Don't let this silly headline confuse you, NEC isn't teaming up with "I Can't Believe it's not Butter" spokesmodel.

No, but they are building a new fabrication facility to build the graphics chips and the high speed DRAM for the Dolphin. In the article EE Times they just use the word Fab quite a bit. :) Here's the beef....

TOKYO — NEC Corp. will construct a new fabrication facility to build a graphic chip and the embedded DRAM that Nintendo Co. Ltd. will use in its next-generation game console, code-named Dolphin.

NEC decided to build the fab after receiving an order from Nintendo for the chips. NEC expects to sell about $2.8 billion of the devices over the full life of Dolphin.

The fab will be built at NEC's facilities on Kyushu, an island in southern Japan. Construction will begin in November and operation is expected to begin next August. The line will have a capacity of 10,000 eight-inch wafers a month.

Sony Computer Entertainment Inc. (SCE) is similarly building separate fabs to make the components that will power its Playstation 2 console, and Nintendo's Dolphin unit will likewise be a driving force of the company's and its supplier's semiconductor business. But Nintendo's business model differs from SCE's in that Nintendo will not take part in the fab investment. Instead, NEC alone will invest about $755 million in the fab. The investment will be included in NEC's budgets of fiscal 2000 and 2001. "We'll design the new line as a multiple product line. We'll operate the line at our discretion," said Kanji Sugihara, senior vice president of NEC. "That's why we invest all, with no Nintendo participation." The NEC line will be able to run the 0.13-micron UX4 process that NEC announced earlier this month, which was developed for system-on-chip devices.

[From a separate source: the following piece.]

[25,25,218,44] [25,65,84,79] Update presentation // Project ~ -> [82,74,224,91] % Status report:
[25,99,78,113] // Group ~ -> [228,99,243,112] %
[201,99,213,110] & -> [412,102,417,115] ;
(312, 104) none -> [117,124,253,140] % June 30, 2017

Nintendo outlined the Dolphin structure this past May when it announced an alliance with Matsushita Electric Industrial Co. Ltd., from which it will obtain DVD technology, including copy protection. Dolphin will use a customized 400-MHz PowerPC that will be supplied by IBM Corp., a 200-MHz DRAM embedded graphic chip developed by ArtX Inc., and high-speed DRAM with a memory-bus bandwidth of 3.2 Gbytes per second. All these chips will be fabricated in a 0.18-micron process. NEC intends to eventually shift the line to 0.13-micron production using the UX4 process.

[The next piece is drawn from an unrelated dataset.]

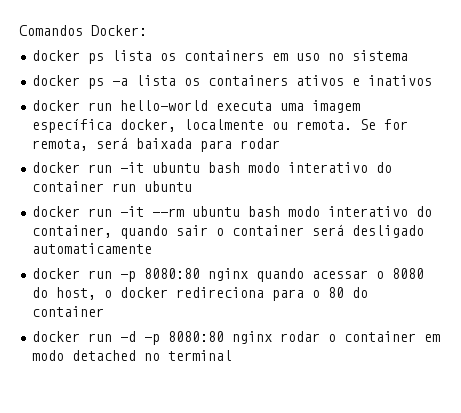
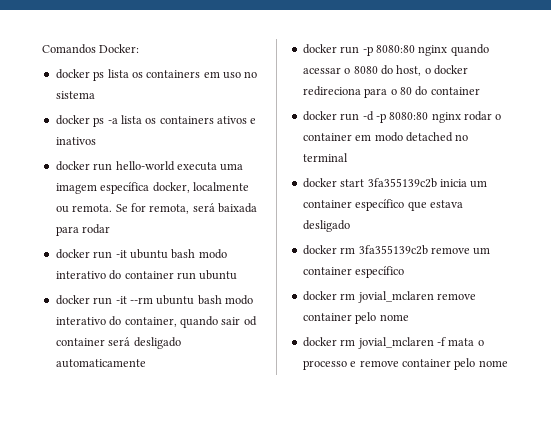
[216,228,225,236] o -> [243,316,257,326] od
(233, 355) none -> [302,178,488,188] [302,199,463,211] [302,220,350,232] [302,245,491,255] [302,266,405,278] [302,291,476,303] [302,312,409,324] [302,337,484,349] [302,358,508,370] // docker start 3fa355139c2b inicia um container específico que estava desligado // docker rm 3fa355139c2b remove um container específico // docker rm jovial_mclaren remove container pelo nome // docker rm jovial_mclaren -f mata o processo e remove container pelo nome

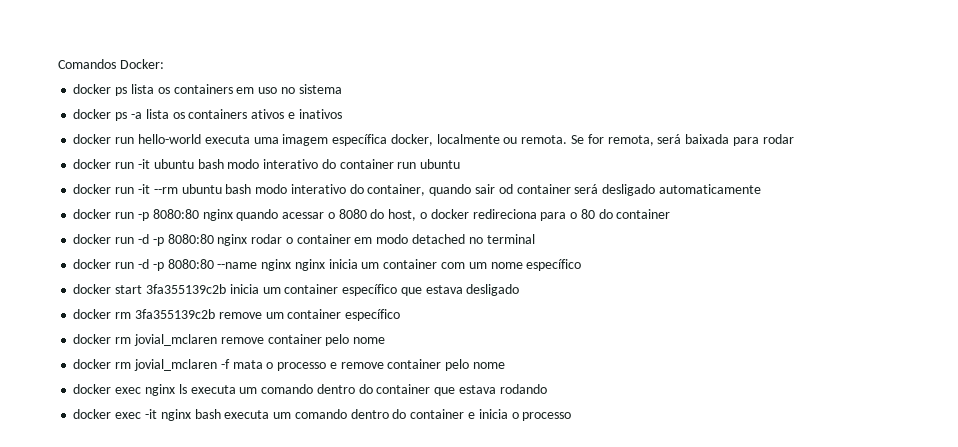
(348, 157) none -> [73,259,582,271] // docker run -d -p 8080:80 --name nginx nginx inicia um container com um nome específico
(508, 363) none -> [73,384,547,396] [73,409,572,421] // docker exec nginx ls executa um comando dentro do container que estava rodando // docker exec -it nginx bash executa um comando dentro do container e inicia o processo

Hiroshi Yamashita, president of Nintendo, hinted in May that NEC would supply the graphics chip and high-speed DRAM for Dolphin. NEC has been supplying the core chips of the current-generation Nintendo 64 player, including the CPU, so the companies have already established a close relationship.

NEC will fabricate Nintendo's graphics chip and high-speed DRAM on the same line. The DRAM will be "an application specific memory" dedicated for use in Dolphin, said Keiichi Shimakura, associate senior vice president of NEC.

NEC executives provided little detail of the chips, but said the data-transfer rate of the DRAM would be 3.2 Gbytes/second, which is faster than Rambus. The 3.2-Gbyte rate is equal to that of Sony's Playstation 2, which will use Rambus as main memory.

NEC will first install the 0.13-micron UX4 process on a line of its Tsuruoka fab, located at NEC Yamagata in northern Japan, in the second half of its current fiscal year, which ends in March. The company will invest about $142 million on the line, which will begin fabrication using UX4 next April.

"Tsuruoka fab will be the main base of UX4 process technology, but we decided to make the No. 9 fab as the base of embedded DRAM devices," said Shimakura. The company's No. 9 fab will be equipped with optical scanners featuring KrF lithography to prepare for the UX4 process.

"The load of embedded DRAM chips on a line is heavy," said Shimakura. "It is impossible to make embedded DRAM chips on our existing lines. We need a new line."

The first target of the new fab is chips for Dolphin, but the line could be used for UX4-based chips in the future, Shimakura said.